Un fenomeno pericoloso ma ormai consolidato che si osserva è invece la totale deresponsabilizzazione di chi ha potere ed esprime opinioni oppure offende, non curante del potere che ha, o anzi, esaltato e accecato da questo.
Quanti politici, imprenditori e figure pubbliche che ricoprono incarichi che richiederebbero una gestione molto attenta della responsabilità si comportano in maniera dissennata e incurante delle reazioni e delle conseguenze che le loro parole provocano?
La responsabilità ha insomma divorziato sia dall’onore che dall’onere di poter esprimere opinioni, e dal dovere di conoscerne le conseguenze quando si ricopre una carica di potere.

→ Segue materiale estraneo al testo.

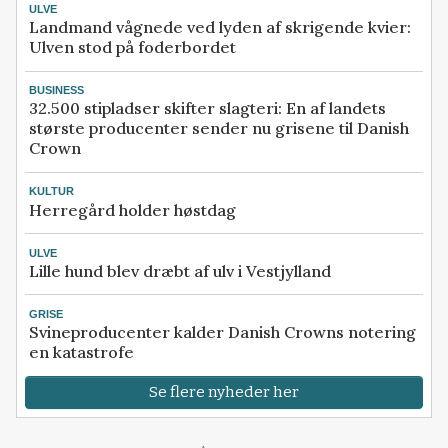
ULVE
Landmand vågnede ved lyden af skrigende kvier:
Ulven stod på foderbordet
BUSINESS
32.500 stipladser skifter slagteri: En af landets
største producenter sender nu grisene til Danish
Crown
KULTUR
Herregård holder høstdag
ULVE
Lille hund blev dræbt af ulv i Vestjylland
GRISE
Svineproducenter kalder Danish Crowns notering
en katastrofe
Se flere nyheder her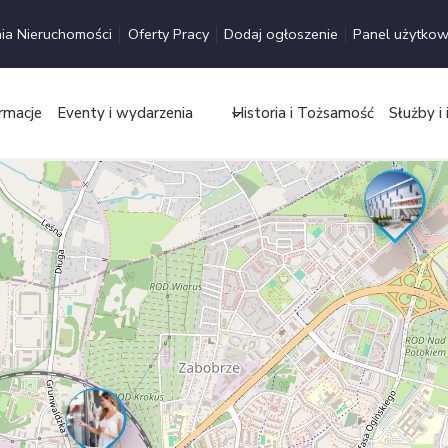
ia Nieruchomości
Oferty Pracy
Dodaj ogłoszenie
Panel użytkow
rmacje
Eventy i wydarzenia
Historia i Tożsamość
Służby i 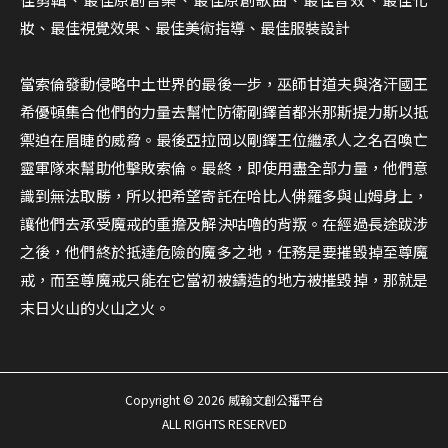
妝、最佳視覺效果、最佳美術指導、最佳服裝設計
當索倫發動侵略中土世界的最後一步，巫師甘道夫與洛汗國王
希優頓集合他們的力量去幫忙防衛剛鐸首都米那斯提力斯以抵
禦迫在眉睫的威脅。最後亞拉岡以剛鐸王位繼承人之名召喚亡
靈軍隊來幫助他擊敗索倫。最終，即使用盡全部力量，他們意
識到無法取勝，所以把希望寄託在哈比人佛羅多與山姆身上，
讓他們去承受魔戒的重擔及解決咕嚕的背叛。在經過長途跋涉
之後，他們終於抵達危險的魔多之地，任務是要摧毀掉至尊魔
戒，而至尊魔戒只能在它當初被鑄造的地方被摧毀掉，那就是
末日火山的火山之火。
Copyright © 2026 威翰文創公播平台
ALL RIGHTS RESERVED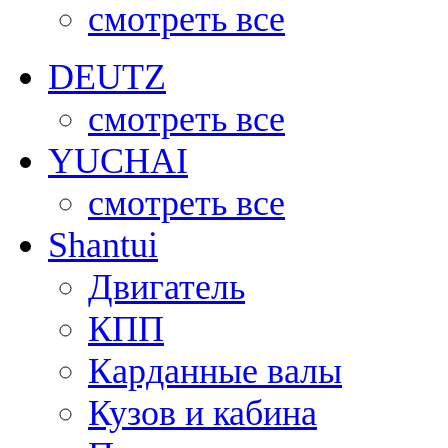
смотреть все
DEUTZ
смотреть все
YUCHAI
смотреть все
Shantui
Двигатель
КПП
Карданные валы
Кузов и кабина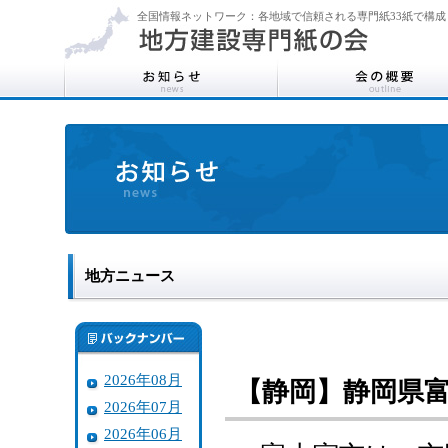
全国情報ネットワーク：各地域で信頼される専門紙33紙で構成
地方ニュース
2026年08月
【静岡】静岡県
2026年07月
2026年06月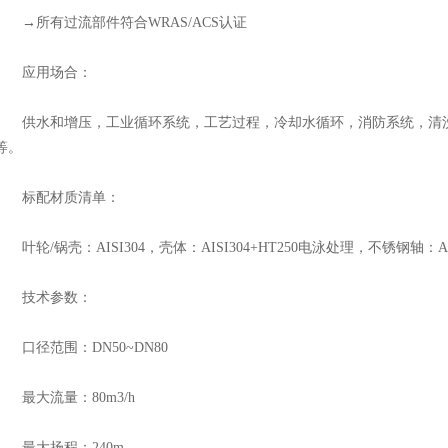
→所有过流部件符合WRAS/ACS认证
应用场合：
供水和增压，工业循环系统，工艺过程，冷却水循环，消防系统，清洗
等。
标配材质清单：
叶轮/锅壳：AISI304，壳体：AISI304+HT250电泳处理，不锈钢轴：AlS
技术参数：
口径范围：DN50~DN80
最大流量：80m3/h
最大扬程：240m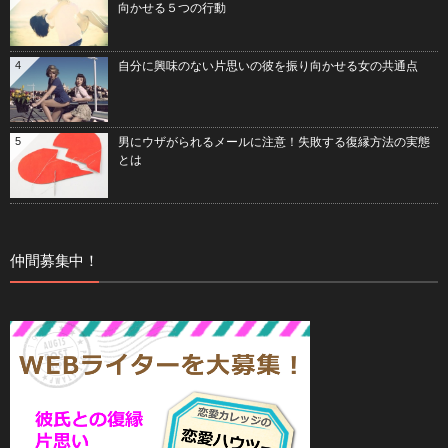
向かせる５つの行動
4
自分に興味のない片思いの彼を振り向かせる女の共通点
5
男にウザがられるメールに注意！失敗する復縁方法の実態
とは
仲間募集中！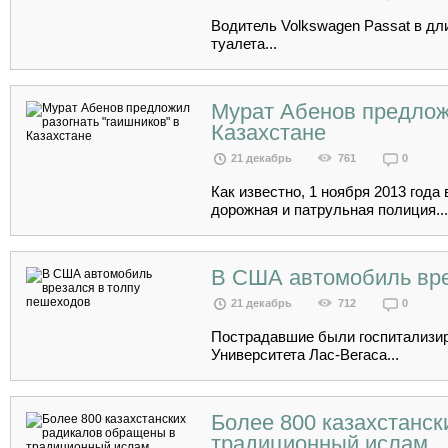
Водитель Volkswagen Passat в дл
туалета...
Мурат Абенов предложи
Казахстане
21 декабрь
761
0
Как известно, 1 ноября 2013 год
дорожная и патрульная полиция...
В США автомобиль вре
21 декабрь
712
0
Пострадавшие были госпитализи
Университета Лас-Вегаса...
Более 800 казахстанс
традиционный ислам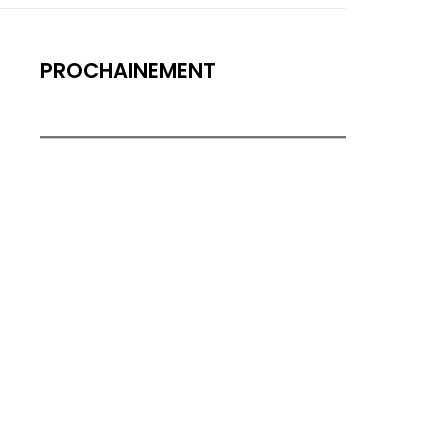
PROCHAINEMENT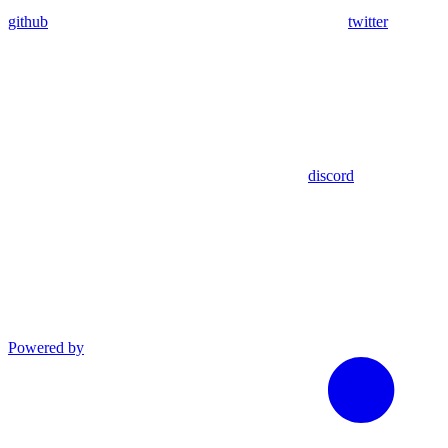
github
twitter
discord
Powered by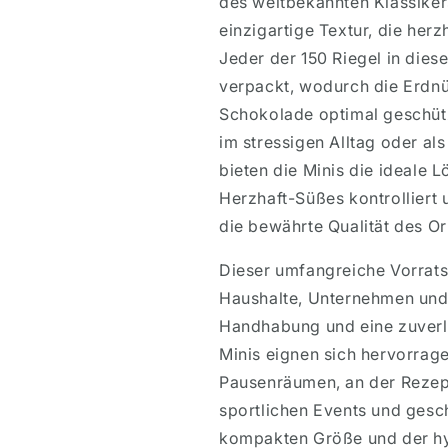
des weltbekannten Klassiker
einzigartige Textur, die herz
Jeder der 150 Riegel in dies
verpackt, wodurch die Erdn
Schokolade optimal geschützt
im stressigen Alltag oder al
bieten die Minis die ideale
Herzhaft-Süßes kontrolliert 
die bewährte Qualität des Or
Dieser umfangreiche Vorratsk
Haushalte, Unternehmen und 
Handhabung und eine zuverlä
Minis eignen sich hervorrag
Pausenräumen, an der Rezept
sportlichen Events und gesc
kompakten Größe und der hy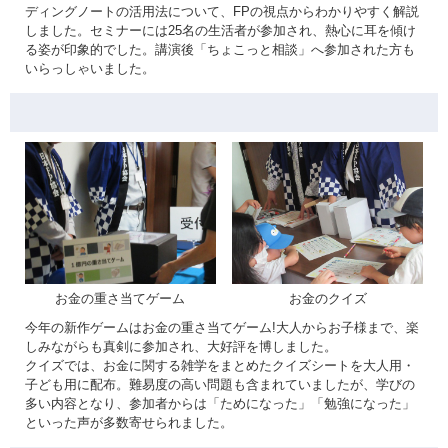
ディングノートの活用法について、FPの視点からわかりやすく解説
しました。セミナーには25名の生活者が参加され、熱心に耳を傾け
る姿が印象的でした。講演後「ちょこっと相談」へ参加された方も
いらっしゃいました。
お金の重さ当てゲーム
お金のクイズ
今年の新作ゲームはお金の重さ当てゲーム!大人からお子様まで、楽
しみながらも真剣に参加され、大好評を博しました。
クイズでは、お金に関する雑学をまとめたクイズシートを大人用・
子ども用に配布。難易度の高い問題も含まれていましたが、学びの
多い内容となり、参加者からは「ためになった」「勉強になった」
といった声が多数寄せられました。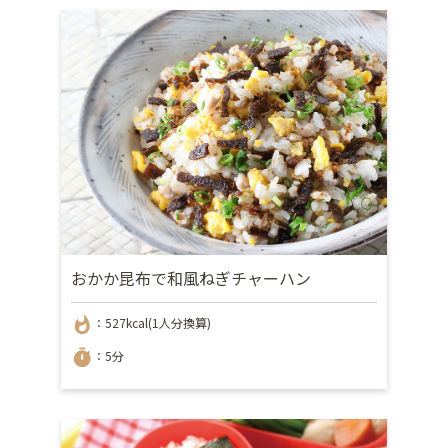
おかか昆布で和風ねぎチャーハン
whatshot
：527kcal(1人分換算)
timer
：5分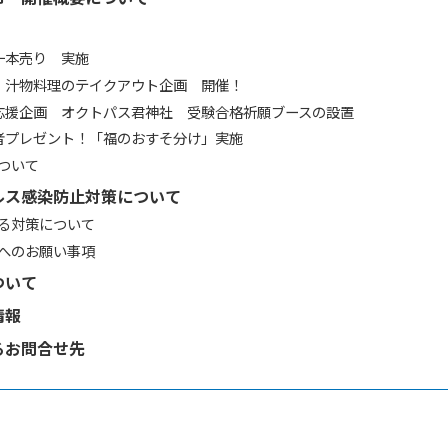
一本売り 実施
・汁物料理のテイクアウト企画 開催！
応援企画 オクトパス君神社 受験合格祈願ブースの設置
者プレゼント！「福のおすそ分け」実施
ついて
ルス感染防止対策について
る対策について
へのお願い事項
ついて
情報
るお問合せ先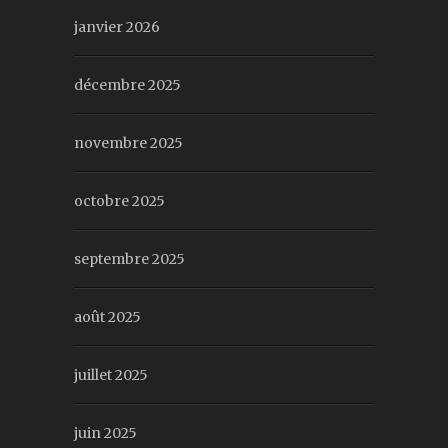
janvier 2026
décembre 2025
novembre 2025
octobre 2025
septembre 2025
août 2025
juillet 2025
juin 2025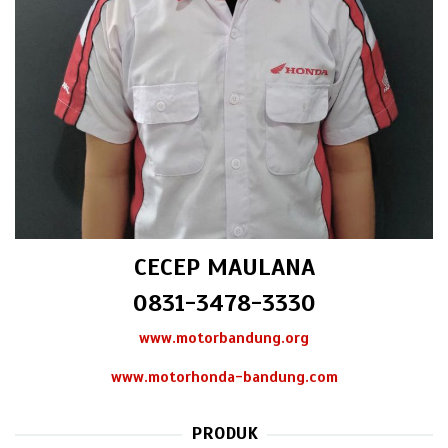
CECEP MAULANA
0831-3478-3330
www.motorbandung.org
www.motorhonda-bandung.com
PRODUK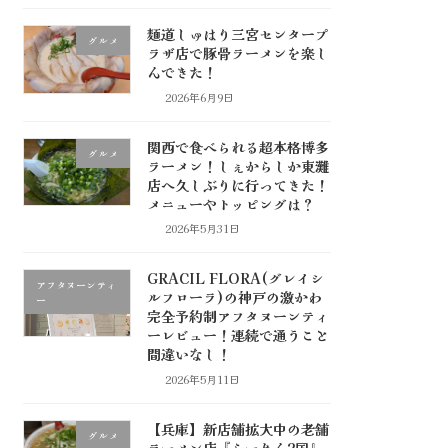
麺道しゅはり三宮センタープ
グルメ
ラザ店で豚骨ラーメンを楽し
んできた！
2026年6月9日
関西で食べられる超本格博多
グルメ
ラーメン！しぇからしか東灘
店へ久しぶりに行ってきた！
メニューやトッピングは？
2026年5月31日
GRACIL FLORA(グレイシ
アフタヌーンティ
ルフローラ)の神戸の激かわ
ー
完全予約制アフタヌーンティ
ーレビュー！連続で通うこと
間違いなし！
2026年5月11日
【兵庫】新店舗拡大中の老舗
グルメ
ラーメン店『らーめん2国』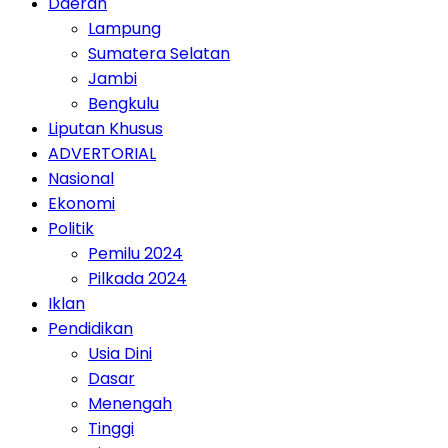
Daerah
Lampung
Sumatera Selatan
Jambi
Bengkulu
Liputan Khusus
ADVERTORIAL
Nasional
Ekonomi
Politik
Pemilu 2024
Pilkada 2024
Iklan
Pendidikan
Usia Dini
Dasar
Menengah
Tinggi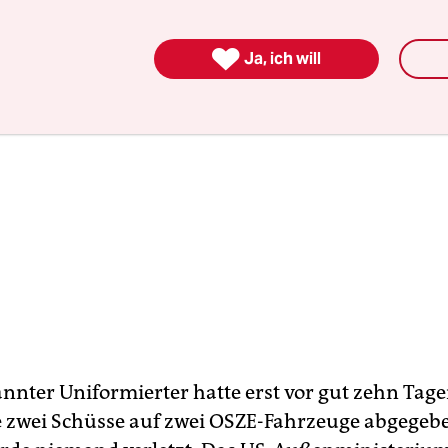

Ja, ich will
nnter Uniformierter hatte erst vor gut zehn Tage
 zwei Schüsse auf zwei OSZE-Fahrzeuge abgegeb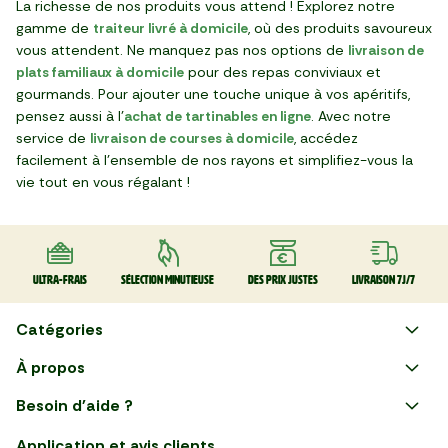
La richesse de nos produits vous attend ! Explorez notre
gamme de
traiteur livré à domicile
, où des produits savoureux
vous attendent. Ne manquez pas nos options de
livraison de
plats familiaux à domicile
pour des repas conviviaux et
gourmands. Pour ajouter une touche unique à vos apéritifs,
pensez aussi à l'
achat de tartinables en ligne
. Avec notre
service de
livraison de courses à domicile
, accédez
facilement à l'ensemble de nos rayons et simplifiez-vous la
vie tout en vous régalant !
Ultra-frais
Sélection minutieuse
Des prix justes
Livraison 7J/7
Catégories
Faire ses courses en ligne
À propos
Apéro
Besoin d'aide ?
Courses en ligne avec Mon
Plaisirs d'été
Nous suivre
Marché : Alliez gain de temps
Application et avis clients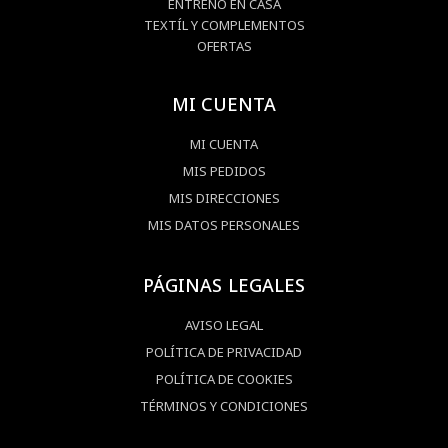
ENTRENO EN CASA
TEXTÍL Y COMPLEMENTOS
OFERTAS
MI CUENTA
MI CUENTA
MIS PEDIDOS
MIS DIRECCIONES
MIS DATOS PERSONALES
PÁGINAS LEGALES
AVISO LEGAL
POLÍTICA DE PRIVACIDAD
POLÍTICA DE COOKIES
TÉRMINOS Y CONDICIONES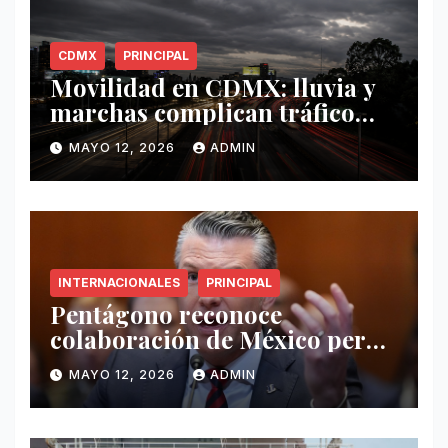
CDMX
PRINCIPAL
Movilidad en CDMX: lluvia y
marchas complican tráfico
este 12 de mayo
MAYO 12, 2026
ADMIN
INTERNACIONALES
PRINCIPAL
Pentágono reconoce
colaboración de México pero
exige mayor operatividad
MAYO 12, 2026
ADMIN
antidrogas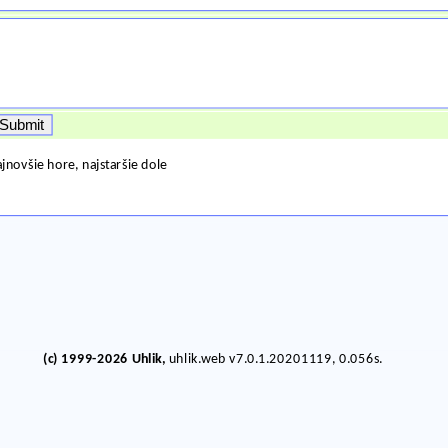
jnovšie hore, najstaršie dole
(c) 1999-2026 Uhlik,
uhlik.web v7.0.1.20201119, 0.056s.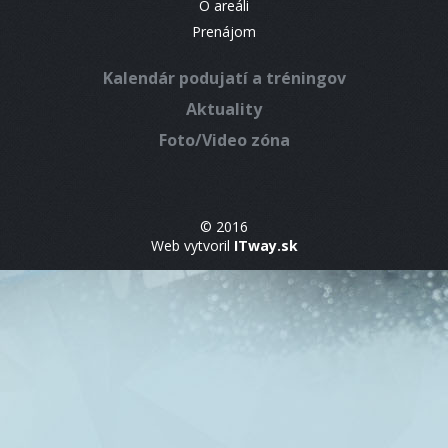
O areáli
Prenájom
Kalendár podujatí a tréningov
Aktuality
Foto/Video zóna
© 2016
Web vytvoril
ITway.sk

La responsabilità è un principio di realtà: limita la possibilità di esprimersi dato che rende manifeste le conseguenze dell’espressione individuale. Dà una forma alla reazione al punto di vista individuale. Definisce ciò che è offensivo e lecito dire in società, ci definisce come membri di una comunità.
Essere preso a calci in piazza non è una reazione proporzionale alla libera espressione di un’opinione, siamo d’accordo, ma non assumersi la responsabilità del proprio pensiero e della sua manifestazione è un’altra risposta sbagliata a un problema reale e atavico: non si può vivere armoniosamente in una comunità senza accettarne le regole.
Si può esserne fuori e quindi non esserne protetti. Accettare e includere è un modo per distribuire sostegno e amore, escludere non è un’espressione di vendetta ma piuttosto è un meccanismo di difesa della comunità. Chi vuole esserne parte deve farlo responsabilmente e accettarne le conseguenze. Le parole pesano, le parole creano la realtà.